Art World Report Card, April 10, 2014
A Letter to Dan Loeb Regarding Sotheby's
It is a truth universally acknowledged that anyone in the art world in possession of a good fortune and some business smarts thinks they can run an auction house. Or more accurately, thinks they can do it better than whomever is doing so at the time. They believe they can negotiate better contracts, cut more costs, appraise more accurately, marshal more nation's treasures to the block.
Reality is a little more complicated.
Which brings us, of course, to you, dear Dan, with billions under management, an impressive art collection, a love of publicity and an unrequited longing it would seem to me for getting into the auction house management business. If not, then why else launch the proxy fight to bring your own slate of directors to the Sotheby's board? It could be a prelude to greenmail, a type of lucrative fiscal blackmail in which a raider takes over a company, bashes it into better shape, and then sells his shares back to the firm at a profit. But no, perhaps you really want to own an auction house.
Wall Street folks frequently think their financial success can migrate to the art world, be it in an auction house, gallery or museum board. My experience, in years of reporting on first the Goldman Sachs's & the Morgans, and then the auction houses, tells me the only person to do so successfully was Robert Mnuchin. On the other side of the ledger I have only two words: Alfred Taubman, a mall man who was also successful. Until he was jailed.
Having spent years in both cultures, they couldn't be more dissimilar in rhythms, skill sets, corporate cultures. Wall Streeters are proud to do deals over lunch at laminate-wood tables. Strangely, mayonnaise is virtually always involved, as are bad manners and worse jokes. The art world is all good suits, French service, surface opulence hiding a frantic backstage. Vicious sibling rivalry rarely comes into play in IPOs, for example, but to auctioneers seeking estates, it's a Tuesday.

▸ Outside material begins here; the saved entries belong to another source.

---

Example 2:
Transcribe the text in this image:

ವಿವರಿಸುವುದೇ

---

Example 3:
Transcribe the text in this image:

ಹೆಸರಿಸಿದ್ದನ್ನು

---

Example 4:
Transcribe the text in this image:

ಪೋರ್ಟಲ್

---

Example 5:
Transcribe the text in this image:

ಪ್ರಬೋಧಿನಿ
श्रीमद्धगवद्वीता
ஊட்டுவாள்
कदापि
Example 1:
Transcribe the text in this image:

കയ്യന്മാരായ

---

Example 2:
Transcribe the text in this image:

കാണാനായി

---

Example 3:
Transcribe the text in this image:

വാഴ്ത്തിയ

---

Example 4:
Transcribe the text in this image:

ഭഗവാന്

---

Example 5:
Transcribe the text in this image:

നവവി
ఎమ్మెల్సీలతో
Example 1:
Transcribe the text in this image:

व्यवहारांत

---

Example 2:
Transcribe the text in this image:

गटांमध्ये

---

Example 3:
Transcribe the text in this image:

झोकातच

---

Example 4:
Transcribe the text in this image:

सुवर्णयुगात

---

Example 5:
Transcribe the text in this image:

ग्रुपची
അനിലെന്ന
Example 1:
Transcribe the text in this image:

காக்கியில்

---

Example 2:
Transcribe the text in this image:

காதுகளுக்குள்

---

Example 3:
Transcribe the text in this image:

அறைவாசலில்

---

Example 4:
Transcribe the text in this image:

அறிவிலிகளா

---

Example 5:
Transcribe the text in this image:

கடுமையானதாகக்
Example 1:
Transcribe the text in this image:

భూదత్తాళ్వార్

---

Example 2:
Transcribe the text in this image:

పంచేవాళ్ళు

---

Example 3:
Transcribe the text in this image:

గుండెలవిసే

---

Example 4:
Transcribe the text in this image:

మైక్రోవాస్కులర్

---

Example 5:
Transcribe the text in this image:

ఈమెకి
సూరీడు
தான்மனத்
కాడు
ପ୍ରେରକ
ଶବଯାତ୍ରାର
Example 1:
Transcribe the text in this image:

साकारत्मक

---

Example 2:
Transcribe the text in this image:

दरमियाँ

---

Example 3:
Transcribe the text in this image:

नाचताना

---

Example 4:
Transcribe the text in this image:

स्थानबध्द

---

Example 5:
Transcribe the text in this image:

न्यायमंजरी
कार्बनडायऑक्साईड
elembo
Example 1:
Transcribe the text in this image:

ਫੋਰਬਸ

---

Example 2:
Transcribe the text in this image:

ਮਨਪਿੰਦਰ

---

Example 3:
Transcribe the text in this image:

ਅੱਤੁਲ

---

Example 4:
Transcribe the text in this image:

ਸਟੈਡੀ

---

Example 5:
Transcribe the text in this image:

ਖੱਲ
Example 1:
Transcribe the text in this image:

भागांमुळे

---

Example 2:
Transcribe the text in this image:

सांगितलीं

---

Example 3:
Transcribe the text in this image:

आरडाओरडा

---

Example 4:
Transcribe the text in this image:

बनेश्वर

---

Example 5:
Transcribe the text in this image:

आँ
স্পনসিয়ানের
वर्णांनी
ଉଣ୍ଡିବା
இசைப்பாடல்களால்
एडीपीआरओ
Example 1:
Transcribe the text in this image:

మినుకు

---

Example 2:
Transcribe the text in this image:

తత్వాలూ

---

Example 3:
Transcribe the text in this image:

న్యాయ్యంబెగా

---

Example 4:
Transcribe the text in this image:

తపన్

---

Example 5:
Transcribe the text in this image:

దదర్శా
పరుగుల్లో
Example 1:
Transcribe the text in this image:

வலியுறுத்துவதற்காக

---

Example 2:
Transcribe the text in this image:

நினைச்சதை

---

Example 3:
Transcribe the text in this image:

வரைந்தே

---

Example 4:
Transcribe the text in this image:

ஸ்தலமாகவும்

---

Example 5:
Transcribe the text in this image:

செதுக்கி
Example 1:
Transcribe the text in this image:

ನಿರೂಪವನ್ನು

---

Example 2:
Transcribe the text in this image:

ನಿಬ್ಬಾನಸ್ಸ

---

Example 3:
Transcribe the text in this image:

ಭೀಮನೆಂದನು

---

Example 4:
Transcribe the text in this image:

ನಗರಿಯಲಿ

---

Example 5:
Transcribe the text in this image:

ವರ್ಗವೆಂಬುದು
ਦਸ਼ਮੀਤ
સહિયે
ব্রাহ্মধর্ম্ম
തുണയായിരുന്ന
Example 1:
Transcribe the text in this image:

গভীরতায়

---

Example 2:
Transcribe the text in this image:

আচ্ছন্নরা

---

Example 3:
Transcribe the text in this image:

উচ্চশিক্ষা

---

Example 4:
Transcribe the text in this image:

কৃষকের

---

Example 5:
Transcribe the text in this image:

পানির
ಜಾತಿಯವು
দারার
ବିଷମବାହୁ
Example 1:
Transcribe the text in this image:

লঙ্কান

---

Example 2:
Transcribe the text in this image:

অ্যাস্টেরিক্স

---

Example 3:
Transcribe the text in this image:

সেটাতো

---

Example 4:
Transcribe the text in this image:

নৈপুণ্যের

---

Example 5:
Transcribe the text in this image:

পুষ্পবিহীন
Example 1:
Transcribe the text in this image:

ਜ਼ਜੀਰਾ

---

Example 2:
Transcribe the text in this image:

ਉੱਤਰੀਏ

Sotheby's travel and expenses were $33 million in the most recent year. To outsiders, this may seem frivolous. It is not. It's necessary to create the atmosphere of carelessness, in the old-fashioned, good sense of that word, that is, to induce people to buy the most luxurious of luxury goods.

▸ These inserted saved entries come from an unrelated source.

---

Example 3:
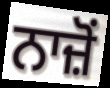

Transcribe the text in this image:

ਨਾਜ਼ੋਂ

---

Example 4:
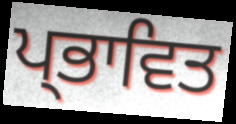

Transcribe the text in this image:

ਪ੍ਭਾਵਿਤ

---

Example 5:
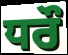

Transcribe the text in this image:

ਧਰੌ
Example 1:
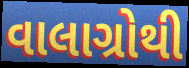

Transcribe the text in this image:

વાલાગ્રોથી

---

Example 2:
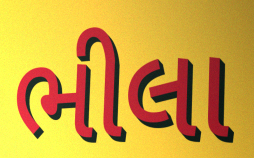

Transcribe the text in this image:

ભીલા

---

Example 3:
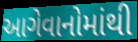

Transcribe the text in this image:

આગેવાનોમાંથી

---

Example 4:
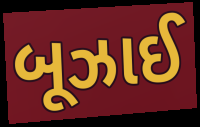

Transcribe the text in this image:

બૂઝાઈ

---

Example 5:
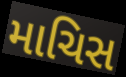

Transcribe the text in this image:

માચિસ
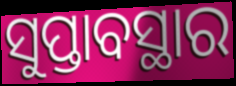
ସୁପ୍ତାବସ୍ଥାର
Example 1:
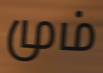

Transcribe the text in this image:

மும்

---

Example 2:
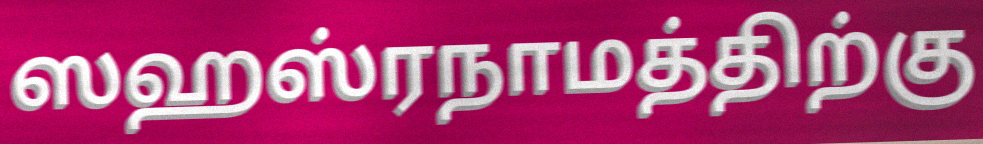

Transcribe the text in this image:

ஸஹஸ்ரநாமத்திற்கு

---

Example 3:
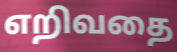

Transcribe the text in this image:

எறிவதை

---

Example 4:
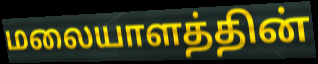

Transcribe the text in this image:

மலையாளத்தின்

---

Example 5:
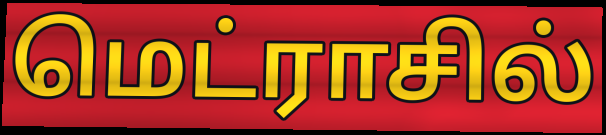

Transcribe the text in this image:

மெட்ராசில்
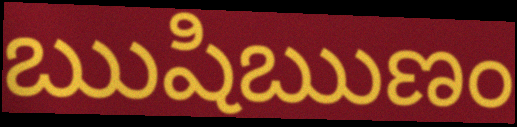
ఋషిఋణం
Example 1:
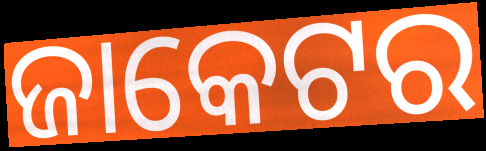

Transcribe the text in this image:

ଜାକେଟର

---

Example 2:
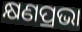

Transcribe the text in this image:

କ୍ଷଣପ୍ରଭା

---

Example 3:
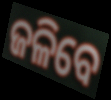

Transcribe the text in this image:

ଜଳିବେ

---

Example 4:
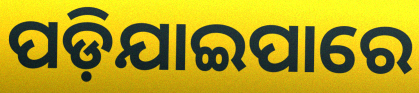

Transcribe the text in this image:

ପଡ଼ିଯାଇପାରେ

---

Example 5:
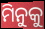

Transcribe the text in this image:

ମିନୁକୁ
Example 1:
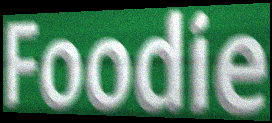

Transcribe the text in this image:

Foodie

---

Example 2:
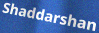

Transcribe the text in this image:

Shaddarshan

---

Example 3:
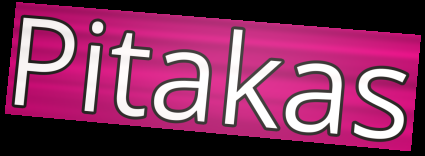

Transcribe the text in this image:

Pitakas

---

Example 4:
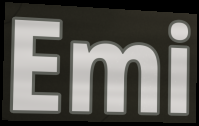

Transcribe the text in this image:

Emi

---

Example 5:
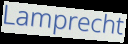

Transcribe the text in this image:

Lamprecht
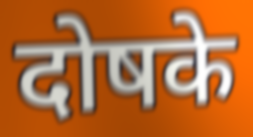
दोषके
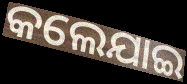
କଲେଯାଇ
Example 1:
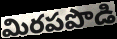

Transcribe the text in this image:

మిరపపొడి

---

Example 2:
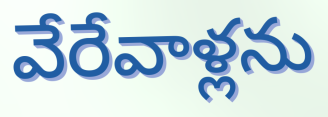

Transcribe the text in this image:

వేరేవాళ్లను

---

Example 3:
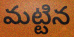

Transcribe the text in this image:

మట్టిన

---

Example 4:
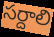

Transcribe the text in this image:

సర్దాలి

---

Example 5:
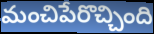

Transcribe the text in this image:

మంచిపేరొచ్చింది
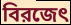
বিরজেৎ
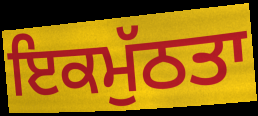
ਇਕਮੁੱਠਤਾ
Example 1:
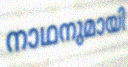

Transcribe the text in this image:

നാഥനുമായി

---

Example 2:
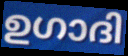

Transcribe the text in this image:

ഉഗാദി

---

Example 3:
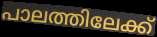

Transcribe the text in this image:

പാലത്തിലേക്ക്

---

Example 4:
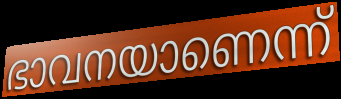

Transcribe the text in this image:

ഭാവനയാണെന്ന്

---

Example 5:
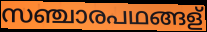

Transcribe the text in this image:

സഞ്ചാരപഥങ്ങള്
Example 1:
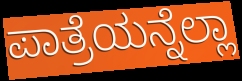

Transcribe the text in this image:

ಪಾತ್ರೆಯನ್ನೆಲ್ಲಾ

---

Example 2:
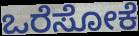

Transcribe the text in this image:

ಒರೆಸೋಕೆ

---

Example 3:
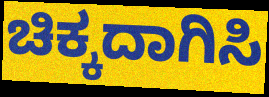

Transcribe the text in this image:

ಚಿಕ್ಕದಾಗಿಸಿ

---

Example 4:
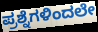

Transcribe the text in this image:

ಪ್ರಶ್ನೆಗಳಿಂದಲೇ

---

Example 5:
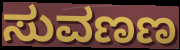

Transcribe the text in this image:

ಸುವಣಣ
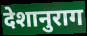
देशानुराग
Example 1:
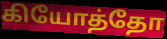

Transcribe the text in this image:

கியோத்தோ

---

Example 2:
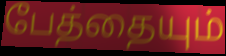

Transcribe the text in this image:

பேத்தையும்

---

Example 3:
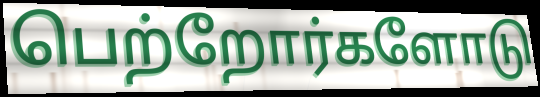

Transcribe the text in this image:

பெற்றோர்களோடு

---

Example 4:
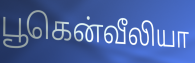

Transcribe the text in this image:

பூகென்வீலியா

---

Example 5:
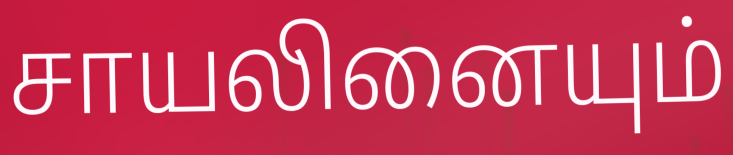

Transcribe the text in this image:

சாயலினையும்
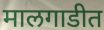
मालगाडीत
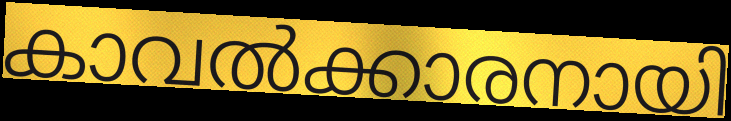
കാവൽക്കാരനായി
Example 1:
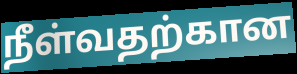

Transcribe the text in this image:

நீள்வதற்கான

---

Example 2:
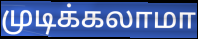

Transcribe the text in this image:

முடிக்கலாமா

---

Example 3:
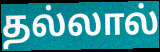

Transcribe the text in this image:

தல்லால்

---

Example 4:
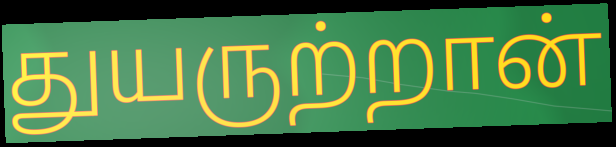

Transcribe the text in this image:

துயருற்றான்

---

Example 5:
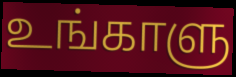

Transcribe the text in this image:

உங்காளு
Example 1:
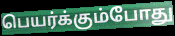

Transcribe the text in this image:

பெயர்க்கும்போது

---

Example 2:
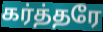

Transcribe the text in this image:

கர்த்தரே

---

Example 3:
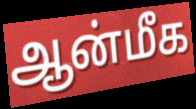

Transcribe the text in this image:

ஆன்மீக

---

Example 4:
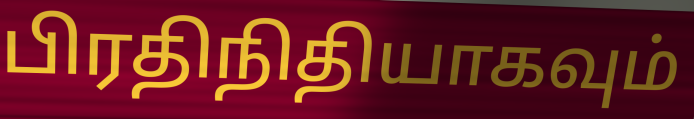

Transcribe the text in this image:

பிரதிநிதியாகவும்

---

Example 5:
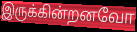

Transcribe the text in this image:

இருக்கின்றனவோ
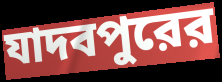
যাদবপুরের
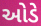
ઓડે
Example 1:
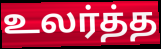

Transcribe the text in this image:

உலர்த்த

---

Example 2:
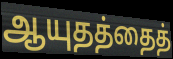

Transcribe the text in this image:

ஆயுதத்தைத்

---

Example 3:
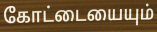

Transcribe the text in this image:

கோட்டையையும்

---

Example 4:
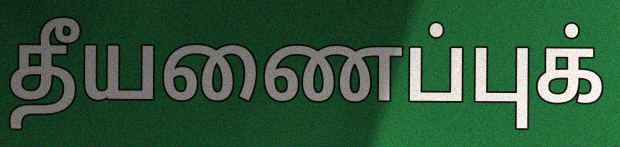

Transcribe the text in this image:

தீயணைப்புக்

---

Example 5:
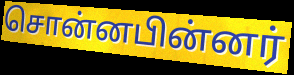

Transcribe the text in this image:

சொன்னபின்னர்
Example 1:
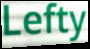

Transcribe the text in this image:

Lefty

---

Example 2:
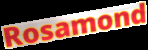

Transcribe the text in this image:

Rosamond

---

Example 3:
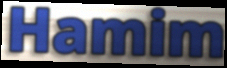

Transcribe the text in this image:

Hamim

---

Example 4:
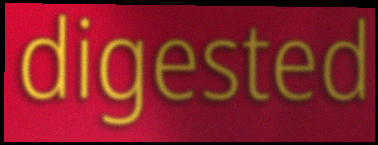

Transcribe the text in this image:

digested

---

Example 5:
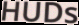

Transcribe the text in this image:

HUDs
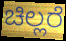
ಚಿಲ್ಲರೆ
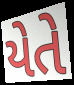
યેતે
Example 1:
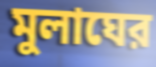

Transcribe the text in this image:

মুলাঘের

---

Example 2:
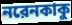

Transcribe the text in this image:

নরেনকাকু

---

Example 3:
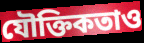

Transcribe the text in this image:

যৌক্তিকতাও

So, why would you want to own a global luxury goods concern with paper-thin profit margins? And how will you improve those? No more shrimp the size of fists? Will that do the trick? You promise cost-cutting. You promise less sharing of commissions or upside with consigners—although the strategy landed Sotheby's the Jackie O sale—but think it won't impact market share. You also say you will “cultivate numerous points of contact within Sotheby's so that art buyers become clients of the Company, not just the individual salesperson."
And well, gee, no one's ever thought of that before, right? Actually, madames have been trying that tack for centuries—but customers will always have their favorite trollops. And, yes, Sotheby's board rubber-stamps decisions and that isn't good, but are your guys really going to stand up to you? It's poor form, as a reporter, to roll your eyes when someone speaks, but a decade or two in, you begin to feel sorry for the legion of would-be auction house kings and queens who for some reason think everyone that came before them had no idea what they were doing.

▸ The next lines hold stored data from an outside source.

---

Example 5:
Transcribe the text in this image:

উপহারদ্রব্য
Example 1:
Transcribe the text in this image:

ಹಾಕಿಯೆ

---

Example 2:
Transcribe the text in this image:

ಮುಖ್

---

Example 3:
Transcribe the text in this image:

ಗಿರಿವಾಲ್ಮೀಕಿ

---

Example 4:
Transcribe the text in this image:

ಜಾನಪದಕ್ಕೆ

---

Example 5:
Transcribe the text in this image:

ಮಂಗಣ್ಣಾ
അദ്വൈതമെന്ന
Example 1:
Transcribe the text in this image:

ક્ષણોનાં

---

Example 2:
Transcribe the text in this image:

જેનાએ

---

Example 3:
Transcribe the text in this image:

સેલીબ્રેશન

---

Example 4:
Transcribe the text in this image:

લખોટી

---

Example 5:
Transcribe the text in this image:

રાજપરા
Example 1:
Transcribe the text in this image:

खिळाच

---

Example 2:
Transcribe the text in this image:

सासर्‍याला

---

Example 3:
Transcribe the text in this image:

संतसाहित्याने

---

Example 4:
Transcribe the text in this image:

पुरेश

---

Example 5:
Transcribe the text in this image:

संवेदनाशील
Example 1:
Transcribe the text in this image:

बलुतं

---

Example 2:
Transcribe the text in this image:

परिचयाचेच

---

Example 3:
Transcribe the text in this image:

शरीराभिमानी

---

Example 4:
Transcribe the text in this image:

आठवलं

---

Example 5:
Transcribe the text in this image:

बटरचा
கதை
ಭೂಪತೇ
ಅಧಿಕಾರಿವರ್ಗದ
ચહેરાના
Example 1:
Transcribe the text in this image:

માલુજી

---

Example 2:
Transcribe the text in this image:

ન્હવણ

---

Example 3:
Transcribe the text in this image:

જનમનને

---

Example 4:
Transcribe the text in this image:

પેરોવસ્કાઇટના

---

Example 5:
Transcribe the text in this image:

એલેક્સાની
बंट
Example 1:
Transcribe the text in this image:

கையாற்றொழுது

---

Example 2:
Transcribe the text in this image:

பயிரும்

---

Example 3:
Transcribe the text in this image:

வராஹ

Sotheby's is attempting to do all it can to dissuade you. The annual report is almost tabloid reading, given the menu of destruction it details. The risks section, usually routine and relatively small at public companies, is four pages. So, what, exactly, can go wrong at an auction house? Simply put: the economy, government laws, demand for art is unpredictable, intense competition, loss of key personnel, possible failure of existing business plans, reliance on a “small number of clients" for a significant contribution to revenues, borrower bankruptcy, changing value of assets, insurance costs, damage to items, people don't pay, inability to control or predict sales volume, foreign currency movements. A lot can go wrong, in short.
The elephant-in-the-room of the “risks" disclosure is halfway down: “A small number of shareholders may ultimately impact Sotheby's business." That, at about a 16 percent stake, is you, dear Dan. Sotheby's warns these shareholders “may be able to exert significant influence."
That said, Sotheby's needs something. Comfortably ahead of Christie's in market share for centuries, then neck and neck for the last decade, it is now circling 47 percent. Being private has been a strategic advance for Christie's: more maneuverability and less oversight of its deals. It's also been far better at online sales and more cutthroat in general, scheduling, as just one example, an upcoming sale directly against Phillips. Sotheby's biggest seismic shift lately has been to hire a design firm to re-brand itself; the new look and logo typeface was debuted earlier this month. (Serif! Sans serif! Who can keep track?).
There's also been a spate of insider stock sales disclosed to the SEC. Not a troubling amount, but a noticeable one.
The company appears to be placing most of its 21st century chips on a joint auction venture with the government of China, a nation Sotheby's features in its marketing material more often than Kim Kardashian makes People. But even the auctioneer admits how big that hurdle is.